**SELECTED EXCERPT**
:::::

The Close or Mr. Coffee and the Tiger

Everything in this post is true. Some names have been changed to protect me. 

It’s 1984. 

I’m sitting in a stuffy conference hall in downtown Los Angeles, surrounded by mustachioed men. All men in 1984 had moustaches. They made the beardy craze of today look weak. 

I have my notepad and workbook. I’m pretty sure people were smoking. Wide eyed, bemused, and utterly naïve I sat for what seemed like 8 hours, and was enraptured by the guru, no, KING of sales training, Mr. Tom Hopkins (feel free to cringe a little). 

You’ll be thinking, how in the world could she remember this, 31 years gone? I remember it for one reason – Mr. Coffee. I was reflecting today that for all the scores of conferences, courses and training I’ve been on, I normally glean one or two nuggets that become part of the soup (or compost) that is me.

This is (more or less) what Tom said: “Ask the closing question, then SHUT UP. Pretend you are watching your Mr. Coffee drip coffee maker. You know what happens if you remove the pot before it’s done! All hell breaks loose! A splattering, sizzling mess! WAIT! Just wait for that last drop. SHUT UP. Just wait. There is gold in the last drop.”

:::::

**STORED ROWS**
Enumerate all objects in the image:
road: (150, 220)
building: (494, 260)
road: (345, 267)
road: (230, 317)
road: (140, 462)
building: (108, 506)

:::::

**EXERCISE AIM**
Answer these questions about the Mr. Coffee post above:
1. In what city was the conference hall?
2. Who gave the sales training?
3. According to the speaker, what should you do after asking the closing question?

**SOLUTION FOR THIS PROBLEM**
1. Los Angeles (downtown).
2. Tom Hopkins.
3. Shut up and wait, like waiting for the last drop from a Mr. Coffee drip coffee maker.